Work task
In the data that follows, every line containing the word "during" should be returned.

◇ ◇ ◇

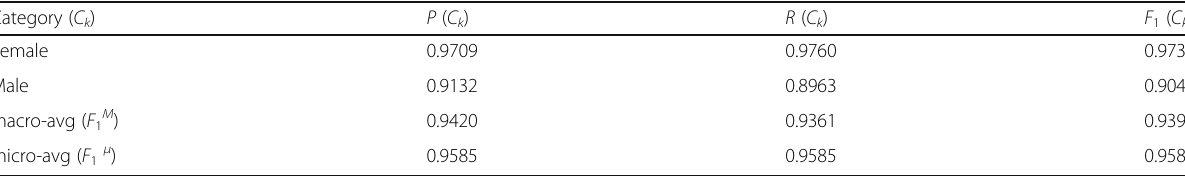
Table 5 Results with binary approach with cross validation = 10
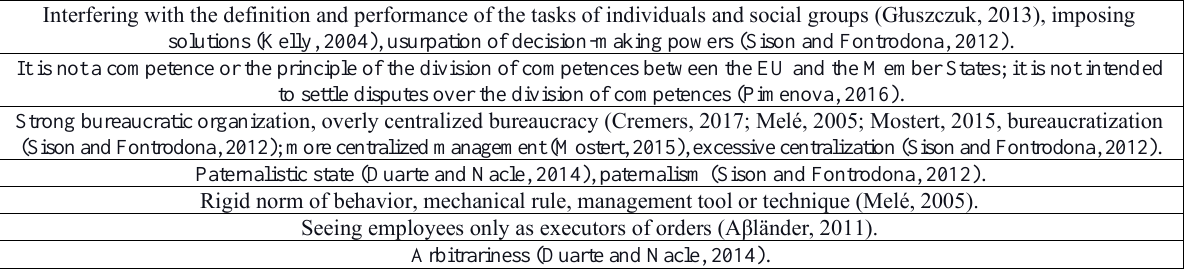
Table.2. Functional Attributes Opposed to the Principle of Subsidiarity Interfering with the definition and performance of the tasks of individuals and social groups (Głuszczuk, 2013), imposing solutions (Kelly, 2004), usurpation of decision-making powers (Sison and Fontrodona, 2012). It is not a competence or the principle of the division of competences between the EU and the Member States; it is not intended to settle disputes over the division of competences (Pimenova,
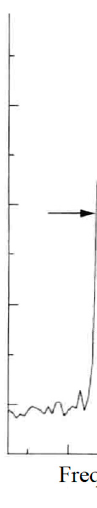
Figure 19. Oscillating spectrum of orthogonally polarized dual-frequency Nd:YAG laser [28] .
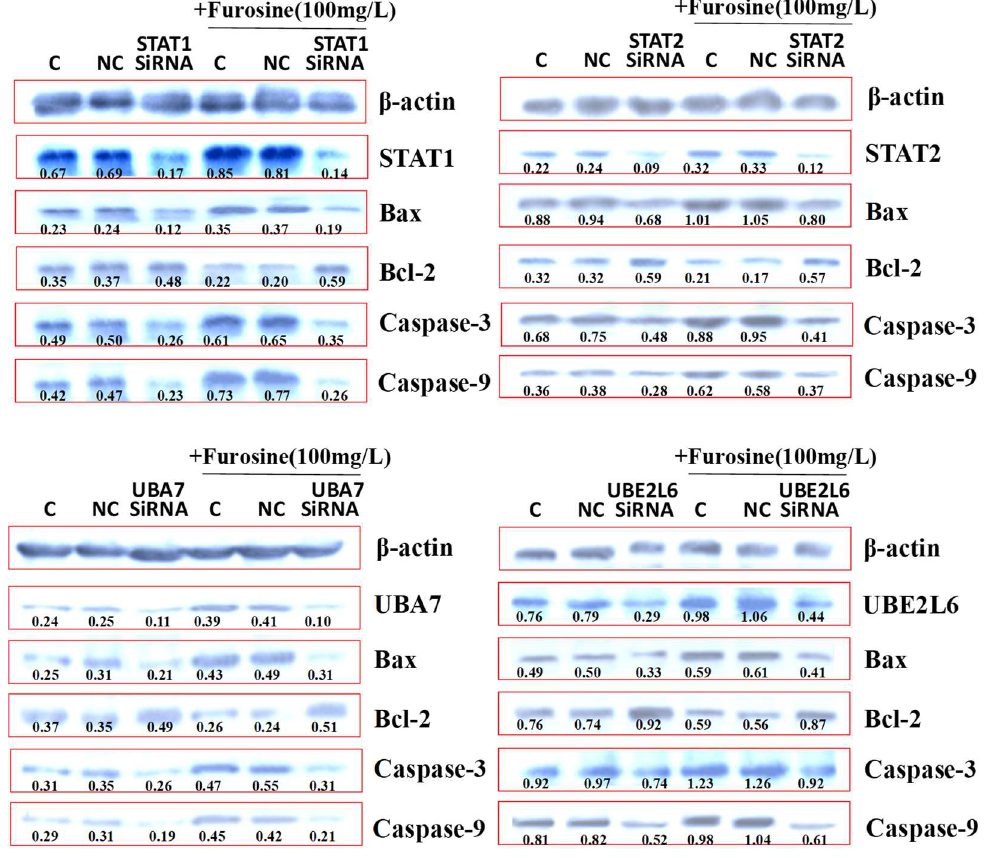
Figure 5. Proteins expression of STAT1/2 , UBA7 , UBE2L6 , Caspase-3 , Bcl-2 , Bax , and Caspase-9 treated with of SiRNA and furosine. The values of biochemical indicators were represented as mean . C stands for control, and NC stands for group treated with control SiRNA.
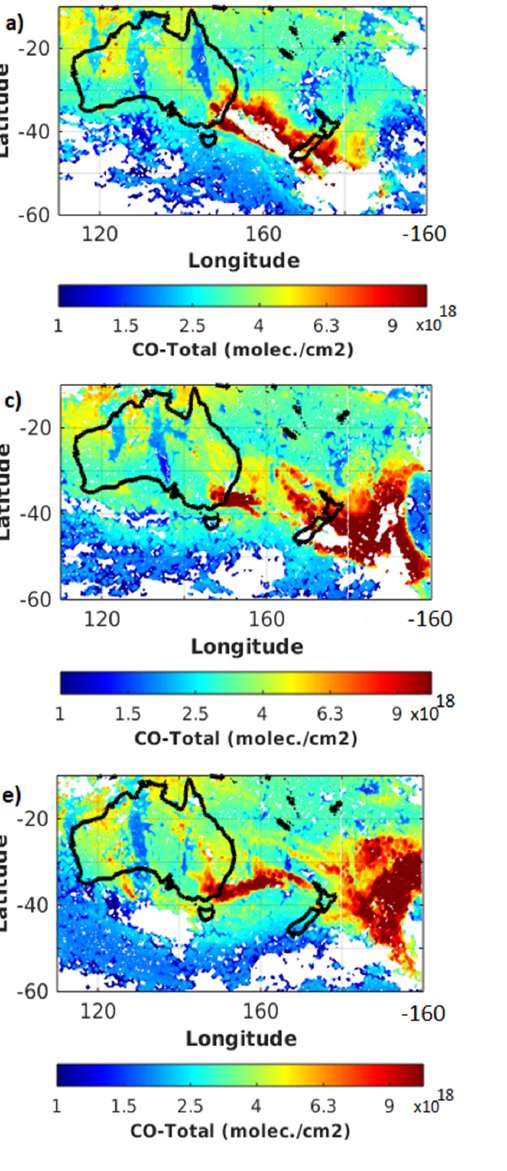
Figure 4. Daily maps of CO total columns ( a , c , e ) obtained from IASI observations and AAI ( b , d , f ) from GOME-2 observations recorded on the 31 December 2019 (top), 1 January 2020 (middle) and 2 January 2020 (bottom).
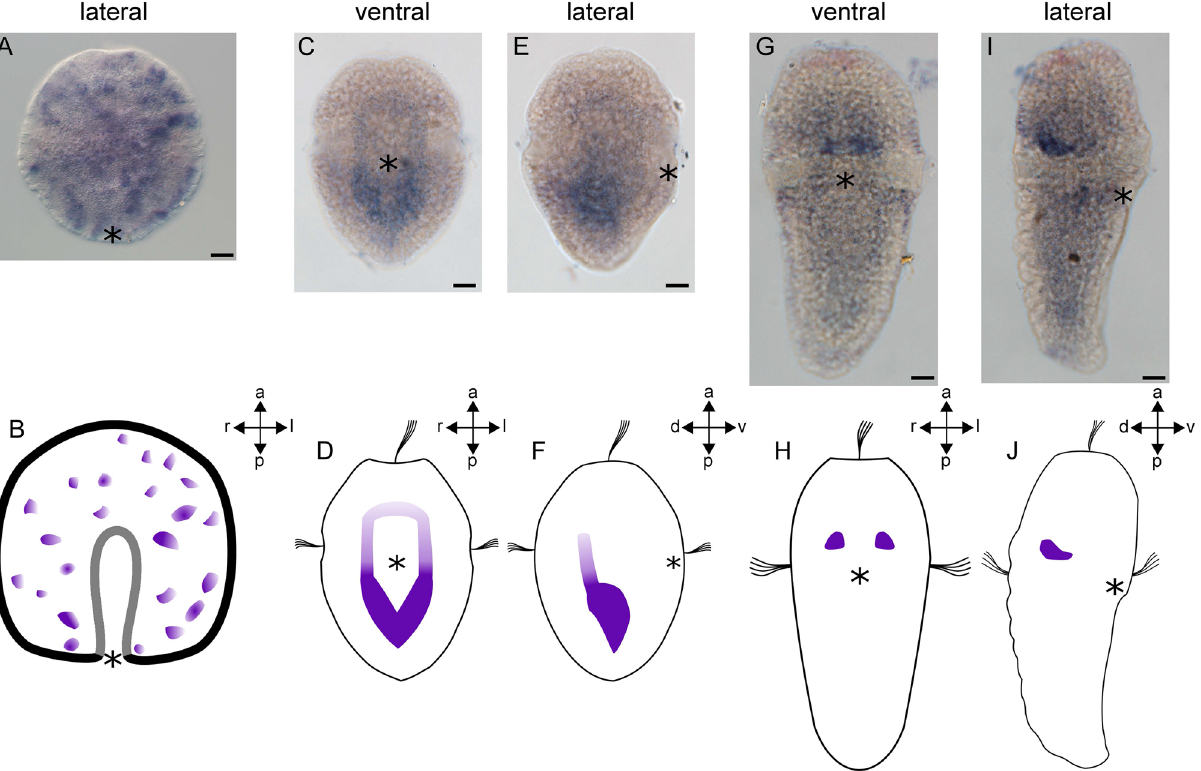
Figure 3. Expression of AfaHESC2 during early mesoderm formation in Acanthochitona fascicularis . ( B , D , F , H , J ) are schematic representations of gene expression signatures (in purple) of the respective developmental stages. ( A , B ) Expression of AfaHESC2 in the gastrula. ( A ) AfaHESC2 is expressed in ectodermal cells of the gastrula. ( B ) Lateral view ( C – F ) AfaHESC2 expression in the early trochophore larva. ( C ) AfaHESC2 is expressed in the mesodermal bands. A weak expression domain extends into the larval episphere. ( D ) Ventral view. ( E ) Lateral right view of AfaHESC2 expression in the early trochophore larva. A weak expression domain extends into the larval episphere. ( F ) Lateral right view. ( G – J ) AfaHESC2 expression in the late trochophore larva. ( G ) AfaHESC2 is expressed in two spot-like domains in the region of the adult buccal ganglia. ( H ) Ventral view. ( I ) Lateral view of AfaHESC2 expression showing that the spot-like expression domains are located dorsally. ( J ) Lateral view. Asterisks mark the blastopore and the mouth, respectively. a anterior, d dorsal, l left, p posterior, r right, v ventral. Scale bar equals 20 µm. Expression pattern schemes were designed with Inkscape (version 0.92.4; https:// inksc ape. org) and Gimp 2 (Version 2.8.22; https:// www. gimp.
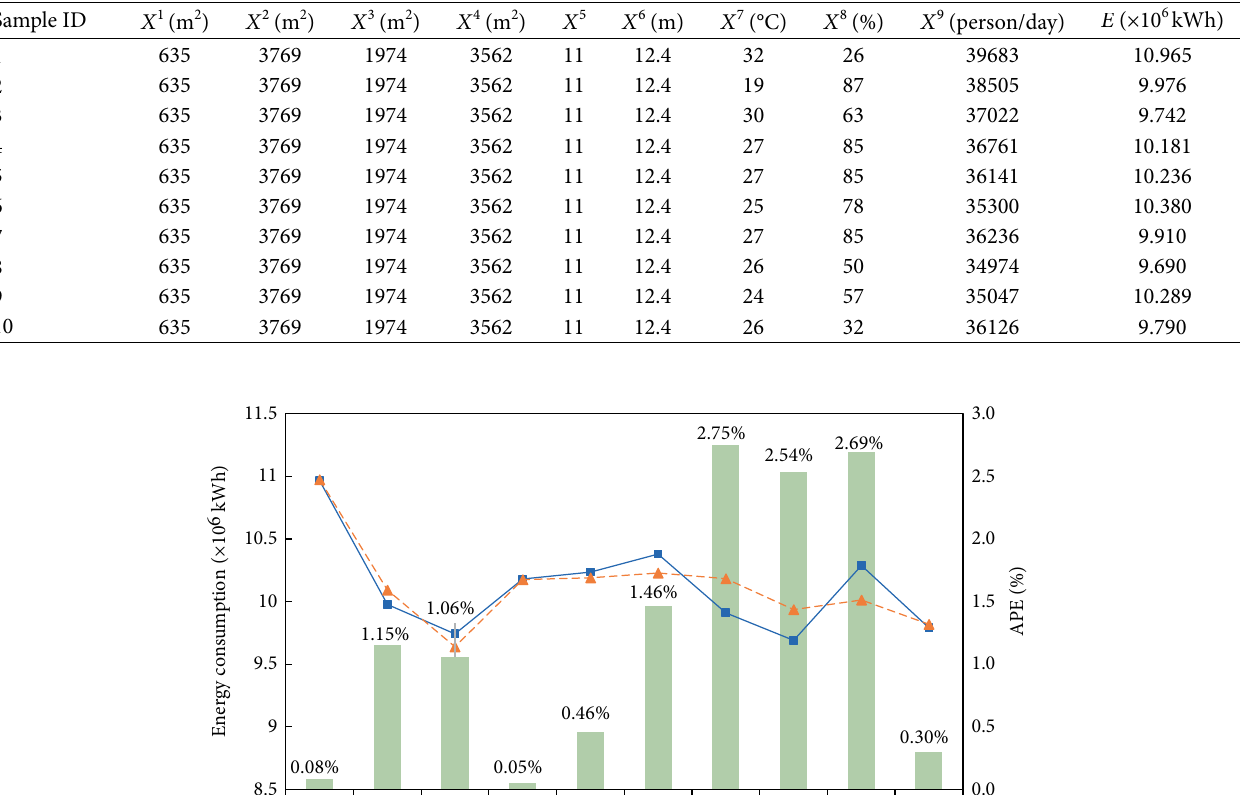
Table 9: Testing dataset.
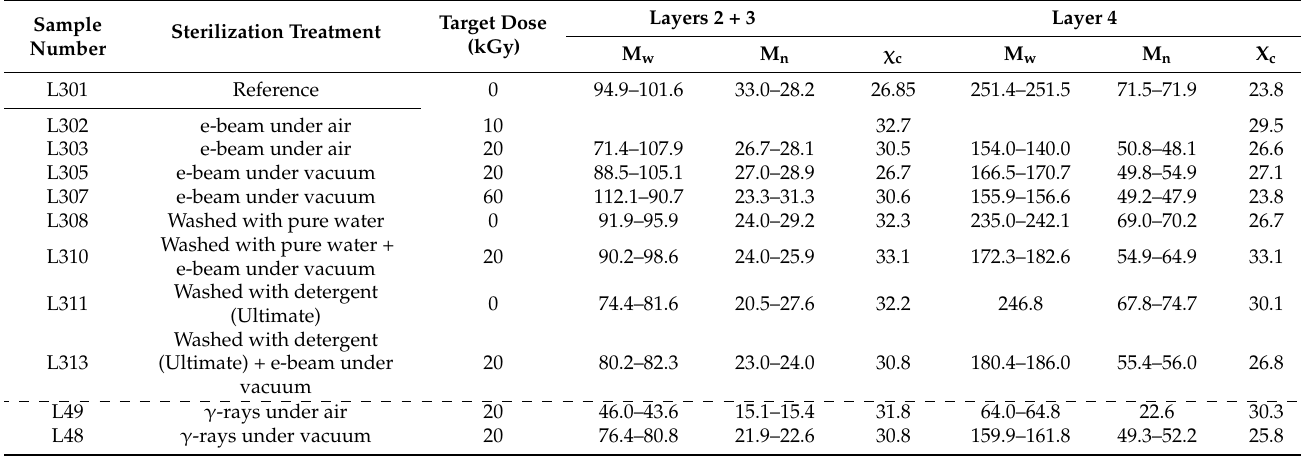
Table 3. Average molar masses (in kg mol − 1 ) and crystallinity ratios (in %) of the different layers sterilized masks for various sterilization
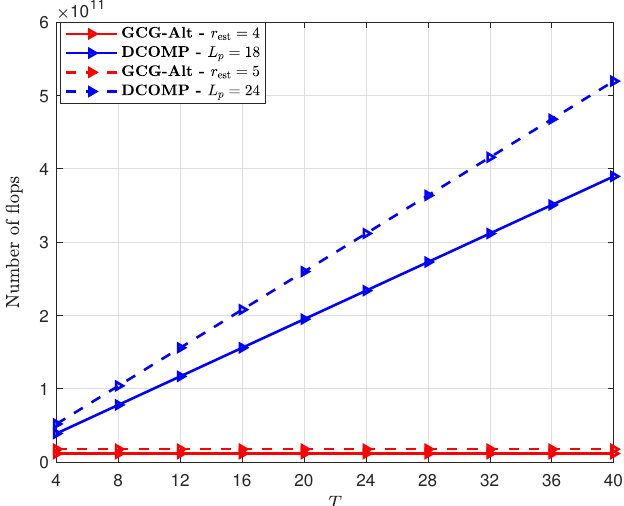
Figure 5. Complexity comparison of the GCG-Alt estimator and the DCOMP estimator under the ULA system, where N t = 64, N r = 16,PNR = 10 dB, and S =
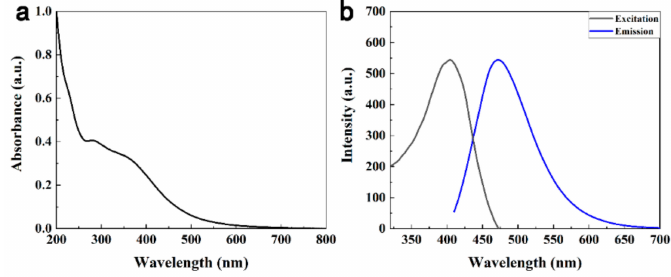
Figure 5. ( a ) UV-vis absorbance and ( b ) FL spectra of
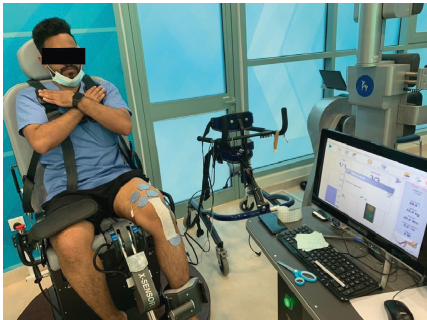
Figure 2: Participants’ position during quadriceps strength measurement.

◇ ◇ ◇

Response area
Figure 3. Expression of AfaHESC2 during early mesoderm formation in Acanthochitona fascicularis . ( B , D , F , H , J ) are schematic representations of gene expression signatures (in purple) of the respective developmental stages. ( A , B ) Expression of AfaHESC2 in the gastrula. ( A ) AfaHESC2 is expressed in ectodermal cells of the gastrula. ( B ) Lateral view ( C – F ) AfaHESC2 expression in the early trochophore larva. ( C ) AfaHESC2 is expressed in the mesodermal bands. A weak expression domain extends into the larval episphere. ( D ) Ventral view. ( E ) Lateral right view of AfaHESC2 expression in the early trochophore larva. A weak expression domain extends into the larval episphere. ( F ) Lateral right view. ( G – J ) AfaHESC2 expression in the late trochophore larva. ( G ) AfaHESC2 is expressed in two spot-like domains in the region of the adult buccal ganglia. ( H ) Ventral view. ( I ) Lateral view of AfaHESC2 expression showing that the spot-like expression domains are located dorsally. ( J ) Lateral view. Asterisks mark the blastopore and the mouth, respectively. a anterior, d dorsal, l left, p posterior, r right, v ventral. Scale bar equals 20 µm. Expression pattern schemes were designed with Inkscape (version 0.92.4; https:// inksc ape. org) and Gimp 2 (Version 2.8.22; https:// www. gimp.
Figure 2: Participants’ position during quadriceps strength measurement.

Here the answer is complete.